**Your goal**.
Repeat exactly the lines of the listing below, please, starting with the first and ending with the line containing "Опишите кратко, как"; leave out the rest.

**Supplied data**.
=== Section Start ===

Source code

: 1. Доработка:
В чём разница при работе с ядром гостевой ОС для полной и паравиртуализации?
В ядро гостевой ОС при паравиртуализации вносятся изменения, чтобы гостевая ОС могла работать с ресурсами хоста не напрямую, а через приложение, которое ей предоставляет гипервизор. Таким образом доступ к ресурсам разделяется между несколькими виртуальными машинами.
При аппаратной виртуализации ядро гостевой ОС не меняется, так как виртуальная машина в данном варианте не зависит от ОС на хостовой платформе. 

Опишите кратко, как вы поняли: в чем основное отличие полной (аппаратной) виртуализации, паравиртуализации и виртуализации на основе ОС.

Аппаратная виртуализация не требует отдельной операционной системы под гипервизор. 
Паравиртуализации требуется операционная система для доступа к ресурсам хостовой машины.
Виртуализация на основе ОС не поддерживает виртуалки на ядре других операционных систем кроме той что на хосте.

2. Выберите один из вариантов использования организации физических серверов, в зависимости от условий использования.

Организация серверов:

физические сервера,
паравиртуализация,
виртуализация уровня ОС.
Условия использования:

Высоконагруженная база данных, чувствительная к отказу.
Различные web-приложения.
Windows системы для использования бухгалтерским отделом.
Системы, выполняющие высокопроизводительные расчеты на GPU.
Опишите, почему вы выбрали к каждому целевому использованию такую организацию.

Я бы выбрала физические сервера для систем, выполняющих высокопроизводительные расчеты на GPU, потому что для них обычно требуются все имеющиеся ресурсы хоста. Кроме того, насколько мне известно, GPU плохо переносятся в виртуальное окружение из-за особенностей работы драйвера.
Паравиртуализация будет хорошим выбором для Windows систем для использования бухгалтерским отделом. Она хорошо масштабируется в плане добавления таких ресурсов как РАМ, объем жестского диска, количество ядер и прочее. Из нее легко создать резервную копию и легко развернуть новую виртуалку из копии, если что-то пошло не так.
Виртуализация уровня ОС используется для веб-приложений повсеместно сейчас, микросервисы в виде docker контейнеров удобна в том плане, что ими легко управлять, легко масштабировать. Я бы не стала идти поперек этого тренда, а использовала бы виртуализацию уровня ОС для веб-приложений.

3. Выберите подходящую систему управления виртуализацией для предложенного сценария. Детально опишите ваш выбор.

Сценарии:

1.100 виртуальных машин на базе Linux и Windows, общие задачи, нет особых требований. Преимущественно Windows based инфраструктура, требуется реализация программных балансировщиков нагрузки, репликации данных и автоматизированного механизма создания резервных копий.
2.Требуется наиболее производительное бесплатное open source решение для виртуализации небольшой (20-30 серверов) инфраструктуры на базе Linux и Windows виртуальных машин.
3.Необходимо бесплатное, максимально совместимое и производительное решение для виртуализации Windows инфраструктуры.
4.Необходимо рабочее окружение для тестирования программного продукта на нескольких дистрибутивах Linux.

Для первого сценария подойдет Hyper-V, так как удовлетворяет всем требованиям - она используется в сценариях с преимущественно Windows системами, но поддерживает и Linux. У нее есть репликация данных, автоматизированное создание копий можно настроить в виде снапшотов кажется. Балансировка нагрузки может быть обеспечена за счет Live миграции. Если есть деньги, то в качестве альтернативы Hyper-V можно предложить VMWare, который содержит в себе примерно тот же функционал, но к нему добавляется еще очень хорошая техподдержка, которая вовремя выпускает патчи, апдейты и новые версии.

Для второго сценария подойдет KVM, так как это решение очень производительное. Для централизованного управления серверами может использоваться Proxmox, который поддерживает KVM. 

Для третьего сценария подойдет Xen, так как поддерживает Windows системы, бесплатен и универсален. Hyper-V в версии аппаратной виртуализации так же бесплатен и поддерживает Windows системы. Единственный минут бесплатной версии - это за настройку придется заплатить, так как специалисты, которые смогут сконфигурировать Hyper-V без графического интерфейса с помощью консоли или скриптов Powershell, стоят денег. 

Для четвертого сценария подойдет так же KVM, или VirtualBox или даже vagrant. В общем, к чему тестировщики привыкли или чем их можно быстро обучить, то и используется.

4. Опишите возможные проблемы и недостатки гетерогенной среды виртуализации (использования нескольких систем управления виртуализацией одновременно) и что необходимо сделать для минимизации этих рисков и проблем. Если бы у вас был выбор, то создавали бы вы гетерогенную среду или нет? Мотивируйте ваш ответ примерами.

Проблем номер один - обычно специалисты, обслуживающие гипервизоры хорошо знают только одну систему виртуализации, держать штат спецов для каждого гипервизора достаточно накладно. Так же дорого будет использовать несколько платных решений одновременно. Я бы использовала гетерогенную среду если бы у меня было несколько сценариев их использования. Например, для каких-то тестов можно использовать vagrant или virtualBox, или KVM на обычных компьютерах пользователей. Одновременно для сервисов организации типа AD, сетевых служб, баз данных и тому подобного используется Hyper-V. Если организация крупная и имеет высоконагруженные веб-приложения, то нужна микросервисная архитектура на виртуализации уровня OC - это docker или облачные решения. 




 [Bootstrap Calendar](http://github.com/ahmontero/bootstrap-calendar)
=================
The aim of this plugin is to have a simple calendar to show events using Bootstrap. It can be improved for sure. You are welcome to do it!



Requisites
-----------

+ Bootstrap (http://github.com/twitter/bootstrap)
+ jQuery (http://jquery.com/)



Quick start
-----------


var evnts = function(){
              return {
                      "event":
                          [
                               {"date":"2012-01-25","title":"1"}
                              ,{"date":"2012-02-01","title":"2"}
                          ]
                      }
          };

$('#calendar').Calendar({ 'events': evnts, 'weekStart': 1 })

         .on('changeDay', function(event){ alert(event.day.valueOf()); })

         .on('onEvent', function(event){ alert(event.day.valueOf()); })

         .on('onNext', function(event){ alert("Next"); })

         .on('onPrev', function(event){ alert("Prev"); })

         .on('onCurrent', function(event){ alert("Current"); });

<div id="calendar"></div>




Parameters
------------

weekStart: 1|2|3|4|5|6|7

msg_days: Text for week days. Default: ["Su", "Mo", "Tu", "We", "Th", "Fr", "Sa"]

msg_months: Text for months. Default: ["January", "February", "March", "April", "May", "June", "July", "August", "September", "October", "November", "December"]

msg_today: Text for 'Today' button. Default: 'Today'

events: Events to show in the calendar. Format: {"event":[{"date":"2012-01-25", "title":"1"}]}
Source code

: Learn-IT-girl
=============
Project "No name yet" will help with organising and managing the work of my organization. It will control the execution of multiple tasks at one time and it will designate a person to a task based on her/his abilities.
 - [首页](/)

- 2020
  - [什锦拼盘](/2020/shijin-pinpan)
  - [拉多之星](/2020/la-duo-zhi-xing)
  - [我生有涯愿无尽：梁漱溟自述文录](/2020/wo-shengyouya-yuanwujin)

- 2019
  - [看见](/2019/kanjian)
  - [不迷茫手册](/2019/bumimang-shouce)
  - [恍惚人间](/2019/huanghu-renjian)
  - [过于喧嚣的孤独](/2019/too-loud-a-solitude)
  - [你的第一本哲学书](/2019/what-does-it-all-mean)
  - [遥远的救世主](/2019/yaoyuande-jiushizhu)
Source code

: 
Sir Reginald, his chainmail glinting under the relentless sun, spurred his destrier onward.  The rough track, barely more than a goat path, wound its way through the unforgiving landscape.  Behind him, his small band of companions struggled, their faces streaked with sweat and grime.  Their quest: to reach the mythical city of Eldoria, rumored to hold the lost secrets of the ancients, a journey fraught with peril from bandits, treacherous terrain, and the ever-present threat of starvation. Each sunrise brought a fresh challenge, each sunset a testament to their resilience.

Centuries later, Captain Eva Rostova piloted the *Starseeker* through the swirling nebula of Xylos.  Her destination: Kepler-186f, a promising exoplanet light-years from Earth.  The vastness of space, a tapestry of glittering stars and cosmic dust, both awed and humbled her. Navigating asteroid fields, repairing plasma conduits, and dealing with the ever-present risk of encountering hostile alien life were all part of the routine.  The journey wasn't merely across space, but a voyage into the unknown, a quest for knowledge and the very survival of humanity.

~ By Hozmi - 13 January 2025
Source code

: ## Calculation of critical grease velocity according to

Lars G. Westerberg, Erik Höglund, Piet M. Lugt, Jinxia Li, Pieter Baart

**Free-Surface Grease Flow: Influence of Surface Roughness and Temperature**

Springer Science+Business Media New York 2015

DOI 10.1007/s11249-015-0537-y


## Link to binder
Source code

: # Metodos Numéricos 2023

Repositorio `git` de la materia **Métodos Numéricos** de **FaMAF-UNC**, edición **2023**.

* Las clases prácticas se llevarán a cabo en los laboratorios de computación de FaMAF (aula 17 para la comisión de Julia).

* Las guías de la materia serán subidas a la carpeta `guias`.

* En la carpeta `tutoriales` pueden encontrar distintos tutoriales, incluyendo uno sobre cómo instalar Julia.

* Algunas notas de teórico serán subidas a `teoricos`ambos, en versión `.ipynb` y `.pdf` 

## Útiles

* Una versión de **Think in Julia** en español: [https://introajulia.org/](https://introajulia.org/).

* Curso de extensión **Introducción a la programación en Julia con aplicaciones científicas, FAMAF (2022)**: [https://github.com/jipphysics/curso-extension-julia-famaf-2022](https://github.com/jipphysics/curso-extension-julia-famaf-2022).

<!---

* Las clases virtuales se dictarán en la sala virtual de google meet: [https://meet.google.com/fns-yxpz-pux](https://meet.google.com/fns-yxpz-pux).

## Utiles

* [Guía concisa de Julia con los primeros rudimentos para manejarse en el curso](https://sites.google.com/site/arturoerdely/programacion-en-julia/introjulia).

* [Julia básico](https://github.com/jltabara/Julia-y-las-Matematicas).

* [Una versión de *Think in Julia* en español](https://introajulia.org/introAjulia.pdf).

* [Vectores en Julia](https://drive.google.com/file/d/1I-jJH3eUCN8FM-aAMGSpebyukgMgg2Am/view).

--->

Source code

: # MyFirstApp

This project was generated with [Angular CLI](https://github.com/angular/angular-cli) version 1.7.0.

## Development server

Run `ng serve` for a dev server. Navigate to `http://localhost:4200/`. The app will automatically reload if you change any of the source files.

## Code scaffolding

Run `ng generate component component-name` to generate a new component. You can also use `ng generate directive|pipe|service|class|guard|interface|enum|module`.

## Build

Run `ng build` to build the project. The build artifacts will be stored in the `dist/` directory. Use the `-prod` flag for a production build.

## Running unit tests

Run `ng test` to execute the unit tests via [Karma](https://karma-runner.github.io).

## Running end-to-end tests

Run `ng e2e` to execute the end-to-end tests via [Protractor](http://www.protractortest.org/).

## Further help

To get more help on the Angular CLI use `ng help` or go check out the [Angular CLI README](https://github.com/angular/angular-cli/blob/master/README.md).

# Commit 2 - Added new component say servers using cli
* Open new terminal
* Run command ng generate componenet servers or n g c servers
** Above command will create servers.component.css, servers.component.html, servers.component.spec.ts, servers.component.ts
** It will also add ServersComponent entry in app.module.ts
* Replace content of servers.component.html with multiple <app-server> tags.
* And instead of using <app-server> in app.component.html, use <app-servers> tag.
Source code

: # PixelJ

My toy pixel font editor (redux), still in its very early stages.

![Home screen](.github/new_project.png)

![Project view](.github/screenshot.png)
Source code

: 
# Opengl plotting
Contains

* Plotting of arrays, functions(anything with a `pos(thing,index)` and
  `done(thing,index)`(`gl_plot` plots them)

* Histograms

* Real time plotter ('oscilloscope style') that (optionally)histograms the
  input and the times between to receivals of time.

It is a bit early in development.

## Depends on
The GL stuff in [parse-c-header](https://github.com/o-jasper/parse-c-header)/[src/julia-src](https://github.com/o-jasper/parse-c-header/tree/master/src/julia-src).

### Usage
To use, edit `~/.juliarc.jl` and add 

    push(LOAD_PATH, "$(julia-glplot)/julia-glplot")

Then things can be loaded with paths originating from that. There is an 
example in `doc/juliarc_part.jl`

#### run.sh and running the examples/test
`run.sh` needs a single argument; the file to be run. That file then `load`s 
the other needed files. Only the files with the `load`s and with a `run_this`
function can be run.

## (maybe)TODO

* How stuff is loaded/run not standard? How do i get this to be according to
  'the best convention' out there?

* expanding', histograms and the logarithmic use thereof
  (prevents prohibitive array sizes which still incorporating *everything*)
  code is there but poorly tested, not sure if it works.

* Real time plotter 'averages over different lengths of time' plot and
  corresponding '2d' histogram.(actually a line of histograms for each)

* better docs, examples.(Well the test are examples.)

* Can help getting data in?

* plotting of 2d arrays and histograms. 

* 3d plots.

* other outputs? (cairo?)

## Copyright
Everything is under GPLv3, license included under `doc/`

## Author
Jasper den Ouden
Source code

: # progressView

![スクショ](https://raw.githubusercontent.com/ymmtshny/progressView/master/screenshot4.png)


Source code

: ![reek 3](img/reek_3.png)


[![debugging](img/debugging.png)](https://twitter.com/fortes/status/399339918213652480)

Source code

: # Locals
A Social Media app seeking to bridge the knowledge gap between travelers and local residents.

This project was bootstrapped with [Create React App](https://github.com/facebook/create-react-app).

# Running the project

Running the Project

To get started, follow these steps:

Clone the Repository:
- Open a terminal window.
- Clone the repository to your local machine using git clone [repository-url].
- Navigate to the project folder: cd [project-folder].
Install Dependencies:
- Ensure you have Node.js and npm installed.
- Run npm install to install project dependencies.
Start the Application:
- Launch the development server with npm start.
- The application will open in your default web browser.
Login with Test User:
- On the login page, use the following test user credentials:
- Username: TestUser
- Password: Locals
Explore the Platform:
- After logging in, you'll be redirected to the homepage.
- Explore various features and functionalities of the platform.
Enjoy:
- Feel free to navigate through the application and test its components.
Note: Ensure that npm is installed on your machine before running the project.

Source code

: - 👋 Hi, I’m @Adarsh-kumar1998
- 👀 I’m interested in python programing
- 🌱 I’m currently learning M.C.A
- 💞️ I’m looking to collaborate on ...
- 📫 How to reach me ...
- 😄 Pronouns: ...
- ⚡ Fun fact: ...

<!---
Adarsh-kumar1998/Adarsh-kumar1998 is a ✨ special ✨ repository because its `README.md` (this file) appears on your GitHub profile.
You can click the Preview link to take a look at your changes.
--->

=== Section End ===

**Output**.
Source code

: 1. Доработка:
В чём разница при работе с ядром гостевой ОС для полной и паравиртуализации?
В ядро гостевой ОС при паравиртуализации вносятся изменения, чтобы гостевая ОС могла работать с ресурсами хоста не напрямую, а через приложение, которое ей предоставляет гипервизор. Таким образом доступ к ресурсам разделяется между несколькими виртуальными машинами.
При аппаратной виртуализации ядро гостевой ОС не меняется, так как виртуальная машина в данном варианте не зависит от ОС на хостовой платформе. 

Опишите кратко, как вы поняли: в чем основное отличие полной (аппаратной) виртуализации, паравиртуализации и виртуализации на основе ОС.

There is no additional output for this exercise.